### 問題
以下の記録に含まれるすべての行を、一字一句変えずに返してください。画像は答えから除いてください。

### 処理する記録
■ ■ ■ ■ ■ ■ ■

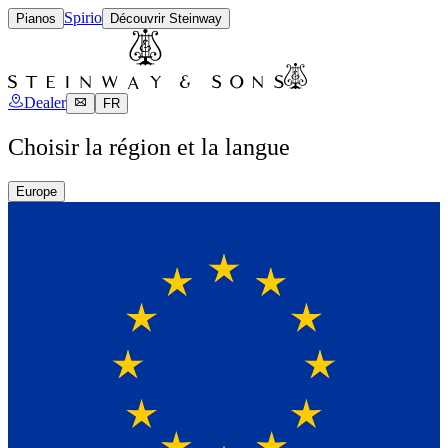
Spirio
Pianos
Découvrir Steinway
Dealer
FR
Choisir la région et la langue
Europe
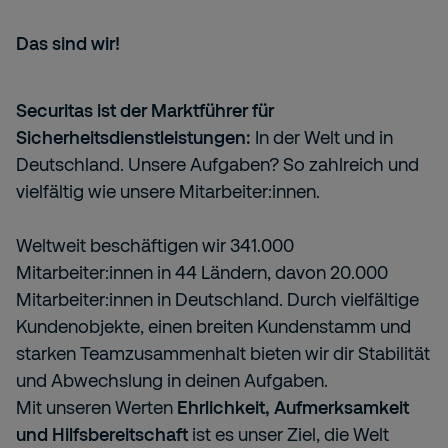
Das sind wir!
Securitas ist der Marktführer für
Sicherheitsdienstleistungen:
In der Welt und in
Deutschland. Unsere Aufgaben? So zahlreich und
vielfältig wie unsere Mitarbeiter:innen.
Weltweit beschäftigen wir 341.000
Mitarbeiter:innen in 44 Ländern, davon 20.000
Mitarbeiter:innen in Deutschland. Durch vielfältige
Kundenobjekte, einen breiten Kundenstamm und
starken Teamzusammenhalt bieten wir dir Stabilität
und Abwechslung in deinen Aufgaben.
Mit unseren Werten
Ehrlichkeit, Aufmerksamkeit
und Hilfsbereitschaft
ist es unser Ziel, die Welt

■ ■ ■ ■ ■ ■ ■

### 出力結果
Spirio
Pianos
Découvrir Steinway
Dealer
FR
Choisir la région et la langue
Europe
Das sind wir!
Securitas ist der Marktführer für
Sicherheitsdienstleistungen:
In der Welt und in
Deutschland. Unsere Aufgaben? So zahlreich und
vielfältig wie unsere Mitarbeiter:innen.
Weltweit beschäftigen wir 341.000
Mitarbeiter:innen in 44 Ländern, davon 20.000
Mitarbeiter:innen in Deutschland. Durch vielfältige
Kundenobjekte, einen breiten Kundenstamm und
starken Teamzusammenhalt bieten wir dir Stabilität
und Abwechslung in deinen Aufgaben.
Mit unseren Werten
Ehrlichkeit, Aufmerksamkeit
und Hilfsbereitschaft
ist es unser Ziel, die Welt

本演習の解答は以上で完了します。